INSTRUCTION =>
Update the text read from the records below so that every "Home" becomes "House", with everything else left unchanged. Leave the pictures out of your answer.

-- Opening Marker --

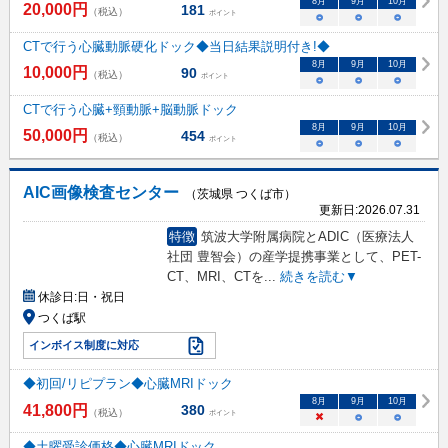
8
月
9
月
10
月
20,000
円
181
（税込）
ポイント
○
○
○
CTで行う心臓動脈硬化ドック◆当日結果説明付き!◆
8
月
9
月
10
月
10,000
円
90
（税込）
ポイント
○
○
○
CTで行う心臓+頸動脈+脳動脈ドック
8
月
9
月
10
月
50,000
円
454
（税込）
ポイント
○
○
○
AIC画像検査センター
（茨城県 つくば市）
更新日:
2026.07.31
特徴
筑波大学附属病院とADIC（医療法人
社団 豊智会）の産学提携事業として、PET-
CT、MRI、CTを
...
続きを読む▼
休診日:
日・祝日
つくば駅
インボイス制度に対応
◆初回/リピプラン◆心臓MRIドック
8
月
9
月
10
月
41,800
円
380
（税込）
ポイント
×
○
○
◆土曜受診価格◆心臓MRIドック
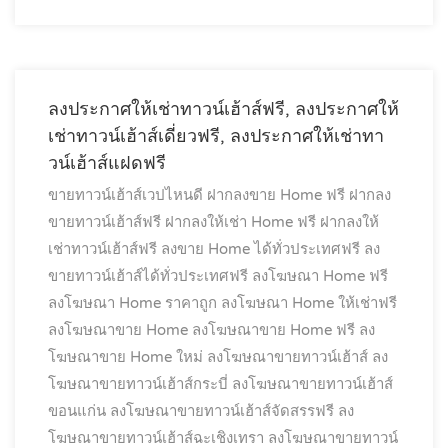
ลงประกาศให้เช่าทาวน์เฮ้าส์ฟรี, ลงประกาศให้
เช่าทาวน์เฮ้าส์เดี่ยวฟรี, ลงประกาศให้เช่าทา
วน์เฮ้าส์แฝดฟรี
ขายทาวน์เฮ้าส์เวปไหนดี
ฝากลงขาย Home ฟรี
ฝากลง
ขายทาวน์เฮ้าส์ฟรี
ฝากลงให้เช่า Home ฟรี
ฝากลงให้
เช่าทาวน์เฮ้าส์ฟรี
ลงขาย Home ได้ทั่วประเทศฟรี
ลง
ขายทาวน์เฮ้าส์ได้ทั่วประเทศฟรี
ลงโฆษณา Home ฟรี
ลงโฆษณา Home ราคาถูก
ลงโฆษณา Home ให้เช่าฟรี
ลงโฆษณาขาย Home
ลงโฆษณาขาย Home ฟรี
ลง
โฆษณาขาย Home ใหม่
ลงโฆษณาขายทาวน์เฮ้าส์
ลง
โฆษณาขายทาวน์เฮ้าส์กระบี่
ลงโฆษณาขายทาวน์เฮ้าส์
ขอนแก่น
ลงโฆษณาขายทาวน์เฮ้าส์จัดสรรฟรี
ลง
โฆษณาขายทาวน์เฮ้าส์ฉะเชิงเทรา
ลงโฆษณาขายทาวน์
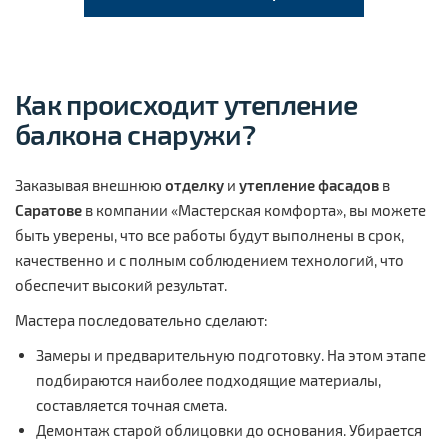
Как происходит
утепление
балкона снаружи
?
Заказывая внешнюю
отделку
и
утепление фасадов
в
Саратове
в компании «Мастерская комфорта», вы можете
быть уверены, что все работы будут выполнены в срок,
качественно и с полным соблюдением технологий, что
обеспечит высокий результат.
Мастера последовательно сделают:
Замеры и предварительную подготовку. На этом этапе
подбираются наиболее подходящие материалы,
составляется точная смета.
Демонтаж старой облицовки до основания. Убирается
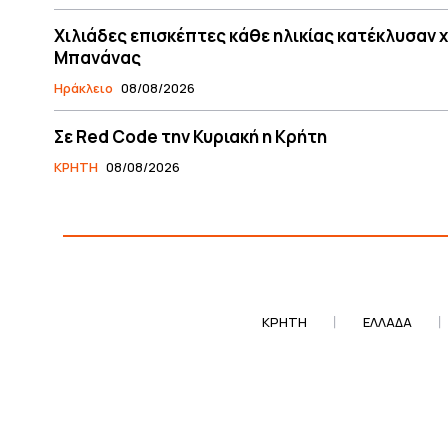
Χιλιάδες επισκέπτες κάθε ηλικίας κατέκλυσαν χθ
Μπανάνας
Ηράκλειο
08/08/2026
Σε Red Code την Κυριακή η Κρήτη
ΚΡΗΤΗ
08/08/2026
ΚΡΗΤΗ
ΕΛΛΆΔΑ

-- Closing Marker --

TASK SOLUTION =>
8
月
9
月
10
月
20,000
円
181
（税込）
ポイント
○
○
○
CTで行う心臓動脈硬化ドック◆当日結果説明付き!◆
8
月
9
月
10
月
10,000
円
90
（税込）
ポイント
○
○
○
CTで行う心臓+頸動脈+脳動脈ドック
8
月
9
月
10
月
50,000
円
454
（税込）
ポイント
○
○
○
AIC画像検査センター
（茨城県 つくば市）
更新日:
2026.07.31
特徴
筑波大学附属病院とADIC（医療法人
社団 豊智会）の産学提携事業として、PET-
CT、MRI、CTを
...
続きを読む▼
休診日:
日・祝日
つくば駅
インボイス制度に対応
◆初回/リピプラン◆心臓MRIドック
8
月
9
月
10
月
41,800
円
380
（税込）
ポイント
×
○
○
◆土曜受診価格◆心臓MRIドック
ลงประกาศให้เช่าทาวน์เฮ้าส์ฟรี, ลงประกาศให้
เช่าทาวน์เฮ้าส์เดี่ยวฟรี, ลงประกาศให้เช่าทา
วน์เฮ้าส์แฝดฟรี
ขายทาวน์เฮ้าส์เวปไหนดี
ฝากลงขาย House ฟรี
ฝากลง
ขายทาวน์เฮ้าส์ฟรี
ฝากลงให้เช่า House ฟรี
ฝากลงให้
เช่าทาวน์เฮ้าส์ฟรี
ลงขาย House ได้ทั่วประเทศฟรี
ลง
ขายทาวน์เฮ้าส์ได้ทั่วประเทศฟรี
ลงโฆษณา House ฟรี
ลงโฆษณา House ราคาถูก
ลงโฆษณา House ให้เช่าฟรี
ลงโฆษณาขาย House
ลงโฆษณาขาย House ฟรี
ลง
โฆษณาขาย House ใหม่
ลงโฆษณาขายทาวน์เฮ้าส์
ลง
โฆษณาขายทาวน์เฮ้าส์กระบี่
ลงโฆษณาขายทาวน์เฮ้าส์
ขอนแก่น
ลงโฆษณาขายทาวน์เฮ้าส์จัดสรรฟรี
ลง
โฆษณาขายทาวน์เฮ้าส์ฉะเชิงเทรา
ลงโฆษณาขายทาวน์
Как происходит
утепление
балкона снаружи
?
Заказывая внешнюю
отделку
и
утепление фасадов
в
Саратове
в компании «Мастерская комфорта», вы можете
быть уверены, что все работы будут выполнены в срок,
качественно и с полным соблюдением технологий, что
обеспечит высокий результат.
Мастера последовательно сделают:
Замеры и предварительную подготовку. На этом этапе
подбираются наиболее подходящие материалы,
составляется точная смета.
Демонтаж старой облицовки до основания. Убирается
Χιλιάδες επισκέπτες κάθε ηλικίας κατέκλυσαν χθ
Μπανάνας
Ηράκλειο
08/08/2026
Σε Red Code την Κυριακή η Κρήτη
ΚΡΗΤΗ
08/08/2026
ΚΡΗΤΗ
ΕΛΛΆΔΑ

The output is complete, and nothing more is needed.